▶ _YOUR OBJECTIVE_: Reproduce the records below exactly as they appear, omitting any pictures they contain.
##############################
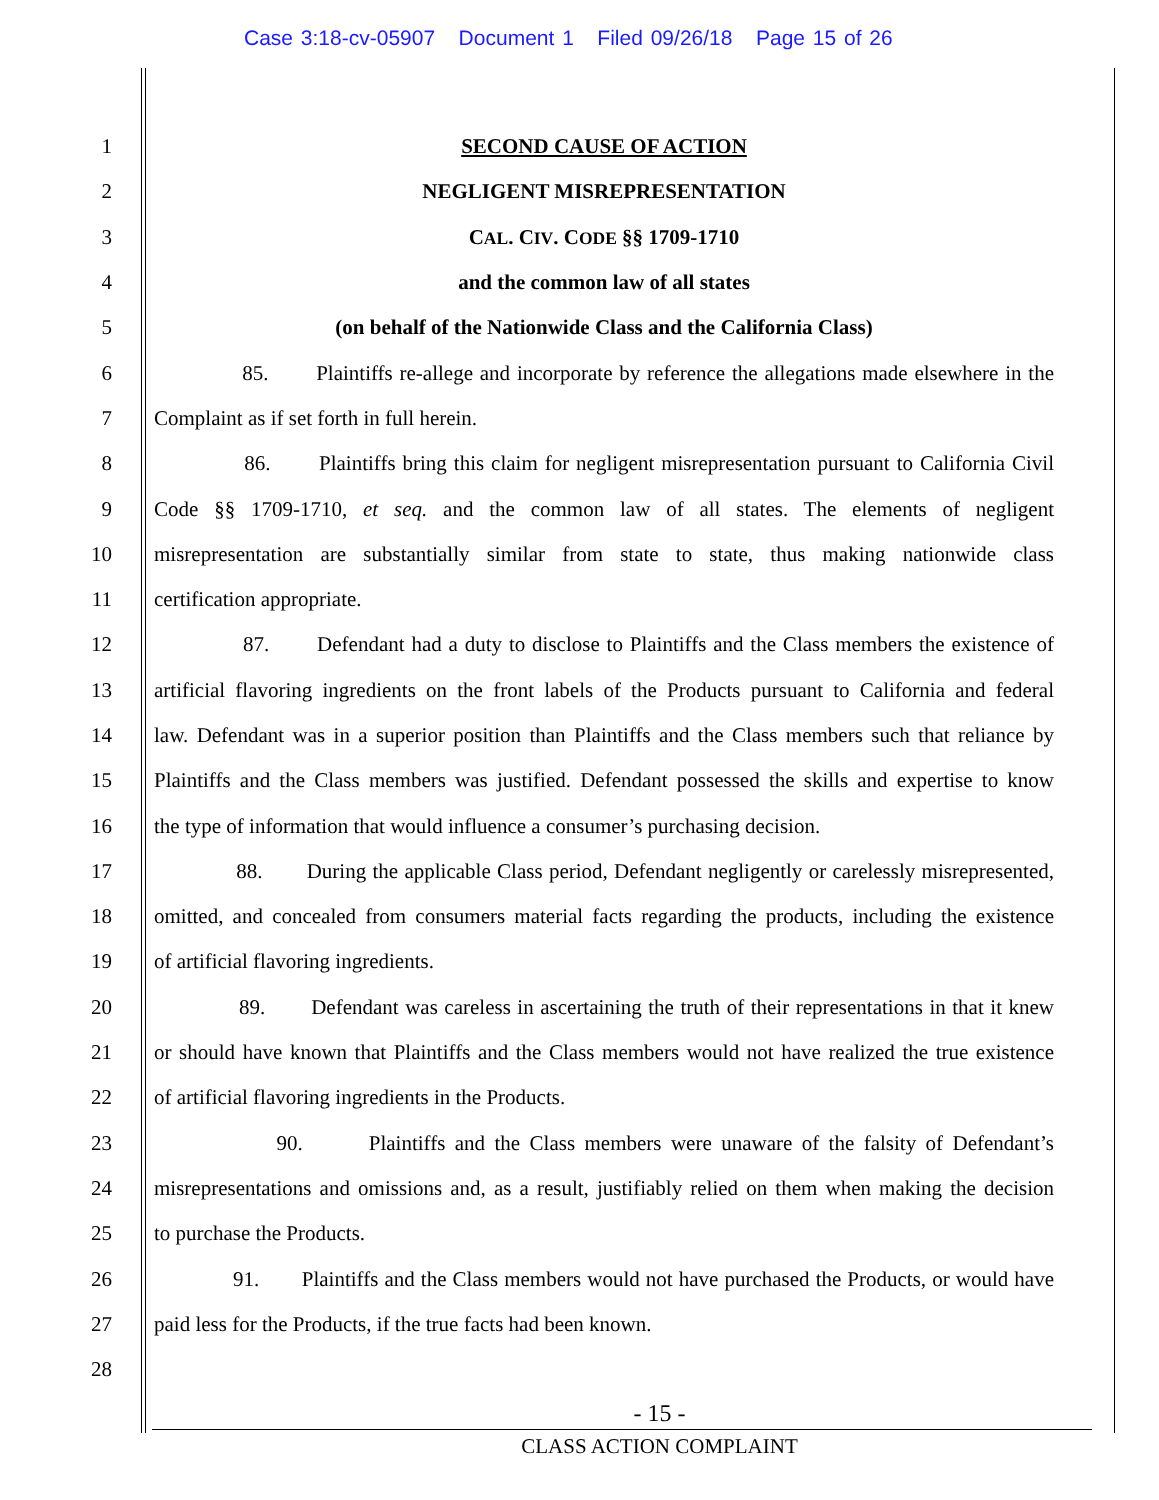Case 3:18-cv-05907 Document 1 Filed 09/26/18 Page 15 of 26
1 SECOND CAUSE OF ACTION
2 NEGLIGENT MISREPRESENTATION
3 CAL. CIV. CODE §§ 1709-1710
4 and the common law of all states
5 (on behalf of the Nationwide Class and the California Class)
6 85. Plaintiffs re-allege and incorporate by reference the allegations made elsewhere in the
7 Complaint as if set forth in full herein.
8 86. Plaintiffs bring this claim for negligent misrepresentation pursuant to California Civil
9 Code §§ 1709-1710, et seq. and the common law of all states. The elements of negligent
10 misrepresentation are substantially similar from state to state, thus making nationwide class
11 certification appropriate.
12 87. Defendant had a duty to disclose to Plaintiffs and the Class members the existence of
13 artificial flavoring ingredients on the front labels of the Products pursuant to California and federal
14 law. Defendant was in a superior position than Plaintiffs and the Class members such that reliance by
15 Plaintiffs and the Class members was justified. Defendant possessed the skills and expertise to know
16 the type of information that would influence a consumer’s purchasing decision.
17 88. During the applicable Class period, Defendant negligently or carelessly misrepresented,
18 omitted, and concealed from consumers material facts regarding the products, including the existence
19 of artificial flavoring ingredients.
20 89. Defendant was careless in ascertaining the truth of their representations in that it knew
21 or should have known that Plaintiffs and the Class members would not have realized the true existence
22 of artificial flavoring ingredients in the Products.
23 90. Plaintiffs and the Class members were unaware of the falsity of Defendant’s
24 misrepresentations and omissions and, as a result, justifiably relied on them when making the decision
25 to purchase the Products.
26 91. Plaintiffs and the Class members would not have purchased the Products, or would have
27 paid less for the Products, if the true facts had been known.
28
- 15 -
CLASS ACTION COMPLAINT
##############################
▶ _EXERCISE OUTPUT_:
Case 3:18-cv-05907 Document 1 Filed 09/26/18 Page 15 of 26
1 SECOND CAUSE OF ACTION
2 NEGLIGENT MISREPRESENTATION
3 CAL. CIV. CODE §§ 1709-1710
4 and the common law of all states
5 (on behalf of the Nationwide Class and the California Class)
6 85. Plaintiffs re-allege and incorporate by reference the allegations made elsewhere in the
7 Complaint as if set forth in full herein.
8 86. Plaintiffs bring this claim for negligent misrepresentation pursuant to California Civil
9 Code §§ 1709-1710, et seq. and the common law of all states. The elements of negligent
10 misrepresentation are substantially similar from state to state, thus making nationwide class
11 certification appropriate.
12 87. Defendant had a duty to disclose to Plaintiffs and the Class members the existence of
13 artificial flavoring ingredients on the front labels of the Products pursuant to California and federal
14 law. Defendant was in a superior position than Plaintiffs and the Class members such that reliance by
15 Plaintiffs and the Class members was justified. Defendant possessed the skills and expertise to know
16 the type of information that would influence a consumer’s purchasing decision.
17 88. During the applicable Class period, Defendant negligently or carelessly misrepresented,
18 omitted, and concealed from consumers material facts regarding the products, including the existence
19 of artificial flavoring ingredients.
20 89. Defendant was careless in ascertaining the truth of their representations in that it knew
21 or should have known that Plaintiffs and the Class members would not have realized the true existence
22 of artificial flavoring ingredients in the Products.
23 90. Plaintiffs and the Class members were unaware of the falsity of Defendant’s
24 misrepresentations and omissions and, as a result, justifiably relied on them when making the decision
25 to purchase the Products.
26 91. Plaintiffs and the Class members would not have purchased the Products, or would have
27 paid less for the Products, if the true facts had been known.
28
- 15 -
CLASS ACTION COMPLAINT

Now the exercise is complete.